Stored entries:
_ _ _ _ _ _ _

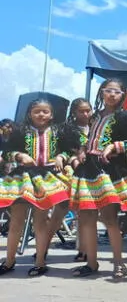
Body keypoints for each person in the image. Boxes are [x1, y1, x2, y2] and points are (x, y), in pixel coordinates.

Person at [68, 78, 127, 278]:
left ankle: (119, 263)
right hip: (88, 170)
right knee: (86, 218)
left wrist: (115, 146)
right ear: (102, 92)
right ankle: (92, 263)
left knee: (109, 219)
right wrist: (83, 151)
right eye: (108, 90)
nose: (112, 94)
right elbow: (91, 140)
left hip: (108, 170)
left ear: (123, 95)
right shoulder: (95, 117)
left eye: (117, 91)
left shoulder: (124, 117)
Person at [0, 99, 78, 277]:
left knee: (40, 222)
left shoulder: (58, 131)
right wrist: (20, 155)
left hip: (46, 178)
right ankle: (9, 260)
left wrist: (61, 156)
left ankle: (40, 262)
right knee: (16, 222)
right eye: (37, 111)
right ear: (29, 113)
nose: (41, 115)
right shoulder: (20, 130)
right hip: (23, 178)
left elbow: (68, 150)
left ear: (51, 115)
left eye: (45, 111)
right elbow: (7, 152)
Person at [45, 98, 93, 263]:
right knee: (60, 211)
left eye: (88, 110)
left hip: (90, 173)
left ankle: (83, 250)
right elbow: (60, 150)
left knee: (85, 213)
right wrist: (64, 156)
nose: (86, 114)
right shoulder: (65, 129)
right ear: (74, 112)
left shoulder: (96, 127)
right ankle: (43, 248)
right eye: (82, 111)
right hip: (69, 174)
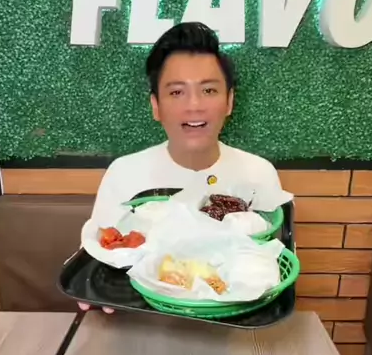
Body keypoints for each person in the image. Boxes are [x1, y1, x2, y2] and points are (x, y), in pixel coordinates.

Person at [79, 21, 290, 314]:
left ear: (229, 101)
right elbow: (103, 252)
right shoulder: (124, 174)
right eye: (177, 92)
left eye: (209, 90)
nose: (194, 106)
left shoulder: (258, 174)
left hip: (232, 323)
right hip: (144, 321)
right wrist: (95, 288)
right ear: (156, 106)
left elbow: (271, 269)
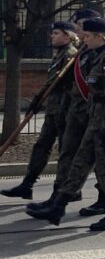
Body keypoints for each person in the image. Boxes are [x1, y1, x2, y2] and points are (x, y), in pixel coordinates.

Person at [26, 17, 105, 230]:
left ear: (101, 37)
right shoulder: (94, 56)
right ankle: (58, 206)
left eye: (89, 36)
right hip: (96, 120)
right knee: (80, 163)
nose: (85, 39)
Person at [2, 21, 79, 200]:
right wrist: (37, 99)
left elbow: (61, 83)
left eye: (56, 33)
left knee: (65, 150)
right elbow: (51, 81)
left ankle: (65, 190)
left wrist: (40, 97)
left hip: (65, 110)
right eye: (53, 33)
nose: (52, 36)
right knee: (41, 146)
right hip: (54, 108)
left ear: (67, 35)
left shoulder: (70, 55)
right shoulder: (60, 54)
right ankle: (27, 184)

_ _ _ _ _ _ _

Output all of the data exactly as it stands, minus any images.

Body keypoints for each person in the image. Boxes are [x1, y1, x2, y2] and points are (x, y), in pixel coordinates.

Person at [68, 78, 127, 278]:
left ankle: (119, 263)
right hip: (88, 170)
right knee: (86, 218)
left wrist: (115, 146)
right ear: (102, 92)
right ankle: (92, 263)
left knee: (109, 219)
right wrist: (83, 151)
right eye: (108, 90)
nose: (112, 94)
right elbow: (91, 140)
left hip: (108, 170)
left ear: (123, 95)
right shoulder: (95, 117)
left eye: (117, 91)
left shoulder: (124, 117)
Person at [0, 99, 78, 277]:
left knee: (40, 222)
left shoulder: (58, 131)
right wrist: (20, 155)
left hip: (46, 178)
right ankle: (9, 260)
left wrist: (61, 156)
left ankle: (40, 262)
right knee: (16, 222)
right eye: (37, 111)
right ear: (29, 113)
nose: (41, 115)
right shoulder: (20, 130)
right hip: (23, 178)
left elbow: (68, 150)
left ear: (51, 115)
left eye: (45, 111)
right elbow: (7, 152)
Person at [45, 98, 93, 263]:
right knee: (60, 211)
left eye: (88, 110)
left hip: (90, 173)
left ankle: (83, 250)
right elbow: (60, 150)
left knee: (85, 213)
right wrist: (64, 156)
nose: (86, 114)
right shoulder: (65, 129)
right ear: (74, 112)
left shoulder: (96, 127)
right ankle: (43, 248)
right eye: (82, 111)
right hip: (69, 174)
Body keypoints for each person in the image. Boxes are [x1, y1, x2, y2] and points are (x, y), in pixel coordinates.

Person at [79, 21, 290, 314]:
left ear: (229, 101)
right elbow: (103, 252)
right shoulder: (124, 174)
right eye: (177, 92)
left eye: (209, 90)
nose: (194, 106)
left shoulder: (258, 174)
left hip: (232, 323)
right hip: (144, 321)
right wrist: (95, 288)
right ear: (156, 106)
left elbow: (271, 269)
Body keypoints for each person in the image. Boxes are [x1, y1, x2, y2] and points are (x, y), in pixel coordinates.

Person at [26, 17, 105, 230]:
left ear: (101, 37)
right shoulder: (94, 56)
right ankle: (58, 206)
left eye: (89, 36)
right hip: (96, 120)
right knee: (80, 163)
nose: (85, 39)
Person at [2, 21, 79, 200]:
right wrist: (37, 99)
left elbow: (61, 83)
left eye: (56, 33)
left knee: (65, 150)
right elbow: (51, 81)
left ankle: (65, 190)
left wrist: (40, 97)
left hip: (65, 110)
right eye: (53, 33)
nose: (52, 36)
right knee: (41, 146)
right hip: (54, 108)
left ear: (67, 35)
left shoulder: (70, 55)
right shoulder: (60, 54)
right ankle: (27, 184)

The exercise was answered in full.